Exercise objective
Copying nothing before it, reproduce the line that holds "陈梦奥运备战高烧失声（热度：126956）" and every line after it in the data, exactly.

- - - - - - -

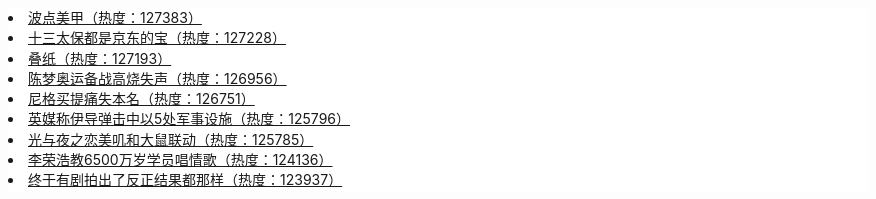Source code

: <li>
<a href="https://s.weibo.com/weibo?q=%23%E6%B3%A2%E7%82%B9%E7%BE%8E%E7%94%B2%23" target="weibo">
波点美甲（热度：127383）
</a>
</li>

<li>
<a href="https://s.weibo.com/weibo?q=%23%E5%8D%81%E4%B8%89%E5%A4%AA%E4%BF%9D%E9%83%BD%E6%98%AF%E4%BA%AC%E4%B8%9C%E7%9A%84%E5%AE%9D%23" target="weibo">
十三太保都是京东的宝（热度：127228）
</a>
</li>

<li>
<a href="https://s.weibo.com/weibo?q=%23%E5%8F%A0%E7%BA%B8%23" target="weibo">
叠纸（热度：127193）
</a>
</li>

<li>
<a href="https://s.weibo.com/weibo?q=%23%E9%99%88%E6%A2%A6%E5%A5%A5%E8%BF%90%E5%A4%87%E6%88%98%E9%AB%98%E7%83%A7%E5%A4%B1%E5%A3%B0%23" target="weibo">
陈梦奥运备战高烧失声（热度：126956）
</a>
</li>

<li>
<a href="https://s.weibo.com/weibo?q=%23%E5%B0%BC%E6%A0%BC%E4%B9%B0%E6%8F%90%E7%97%9B%E5%A4%B1%E6%9C%AC%E5%90%8D%23" target="weibo">
尼格买提痛失本名（热度：126751）
</a>
</li>

<li>
<a href="https://s.weibo.com/weibo?q=%23%E8%8B%B1%E5%AA%92%E7%A7%B0%E4%BC%8A%E5%AF%BC%E5%BC%B9%E5%87%BB%E4%B8%AD%E4%BB%A55%E5%A4%84%E5%86%9B%E4%BA%8B%E8%AE%BE%E6%96%BD%23" target="weibo">
英媒称伊导弹击中以5处军事设施（热度：125796）
</a>
</li>

<li>
<a href="https://s.weibo.com/weibo?q=%23%E5%85%89%E4%B8%8E%E5%A4%9C%E4%B9%8B%E6%81%8B%E7%BE%8E%E5%8F%BD%E5%92%8C%E5%A4%A7%E9%BC%A0%E8%81%94%E5%8A%A8%23" target="weibo">
光与夜之恋美叽和大鼠联动（热度：125785）
</a>
</li>

<li>
<a href="https://s.weibo.com/weibo?q=%23%E6%9D%8E%E8%8D%A3%E6%B5%A9%E6%95%996500%E4%B8%87%E5%B2%81%E5%AD%A6%E5%91%98%E5%94%B1%E6%83%85%E6%AD%8C%23" target="weibo">
李荣浩教6500万岁学员唱情歌（热度：124136）
</a>
</li>

<li>
<a href="https://s.weibo.com/weibo?q=%23%E7%BB%88%E4%BA%8E%E6%9C%89%E5%89%A7%E6%8B%8D%E5%87%BA%E4%BA%86%E5%8F%8D%E6%AD%A3%E7%BB%93%E6%9E%9C%E9%83%BD%E9%82%A3%E6%A0%B7%23" target="weibo">
终于有剧拍出了反正结果都那样（热度：123937）
</a>
</li>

- - - - - - -

Your solution
陈梦奥运备战高烧失声（热度：126956）
</a>
</li>

<li>
<a href="https://s.weibo.com/weibo?q=%23%E5%B0%BC%E6%A0%BC%E4%B9%B0%E6%8F%90%E7%97%9B%E5%A4%B1%E6%9C%AC%E5%90%8D%23" target="weibo">
尼格买提痛失本名（热度：126751）
</a>
</li>

<li>
<a href="https://s.weibo.com/weibo?q=%23%E8%8B%B1%E5%AA%92%E7%A7%B0%E4%BC%8A%E5%AF%BC%E5%BC%B9%E5%87%BB%E4%B8%AD%E4%BB%A55%E5%A4%84%E5%86%9B%E4%BA%8B%E8%AE%BE%E6%96%BD%23" target="weibo">
英媒称伊导弹击中以5处军事设施（热度：125796）
</a>
</li>

<li>
<a href="https://s.weibo.com/weibo?q=%23%E5%85%89%E4%B8%8E%E5%A4%9C%E4%B9%8B%E6%81%8B%E7%BE%8E%E5%8F%BD%E5%92%8C%E5%A4%A7%E9%BC%A0%E8%81%94%E5%8A%A8%23" target="weibo">
光与夜之恋美叽和大鼠联动（热度：125785）
</a>
</li>

<li>
<a href="https://s.weibo.com/weibo?q=%23%E6%9D%8E%E8%8D%A3%E6%B5%A9%E6%95%996500%E4%B8%87%E5%B2%81%E5%AD%A6%E5%91%98%E5%94%B1%E6%83%85%E6%AD%8C%23" target="weibo">
李荣浩教6500万岁学员唱情歌（热度：124136）
</a>
</li>

<li>
<a href="https://s.weibo.com/weibo?q=%23%E7%BB%88%E4%BA%8E%E6%9C%89%E5%89%A7%E6%8B%8D%E5%87%BA%E4%BA%86%E5%8F%8D%E6%AD%A3%E7%BB%93%E6%9E%9C%E9%83%BD%E9%82%A3%E6%A0%B7%23" target="weibo">
终于有剧拍出了反正结果都那样（热度：123937）
</a>
</li>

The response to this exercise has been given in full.